*WHAT THE TASK REQUIRES*.
Reproduce every line of the entries below word for word.

Dataset rows:
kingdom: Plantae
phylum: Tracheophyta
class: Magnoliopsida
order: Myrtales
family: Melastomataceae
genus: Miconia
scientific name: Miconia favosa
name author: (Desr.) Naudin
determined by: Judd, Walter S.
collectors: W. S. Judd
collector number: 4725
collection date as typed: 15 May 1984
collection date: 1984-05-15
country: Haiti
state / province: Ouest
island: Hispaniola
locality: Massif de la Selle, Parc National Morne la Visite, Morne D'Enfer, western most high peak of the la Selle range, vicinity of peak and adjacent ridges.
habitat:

*TASK RESULT*.
kingdom: Plantae
phylum: Tracheophyta
class: Magnoliopsida
order: Myrtales
family: Melastomataceae
genus: Miconia
scientific name: Miconia favosa
name author: (Desr.) Naudin
determined by: Judd, Walter S.
collectors: W. S. Judd
collector number: 4725
collection date as typed: 15 May 1984
collection date: 1984-05-15
country: Haiti
state / province: Ouest
island: Hispaniola
locality: Massif de la Selle, Parc National Morne la Visite, Morne D'Enfer, western most high peak of the la Selle range, vicinity of peak and adjacent ridges.
habitat:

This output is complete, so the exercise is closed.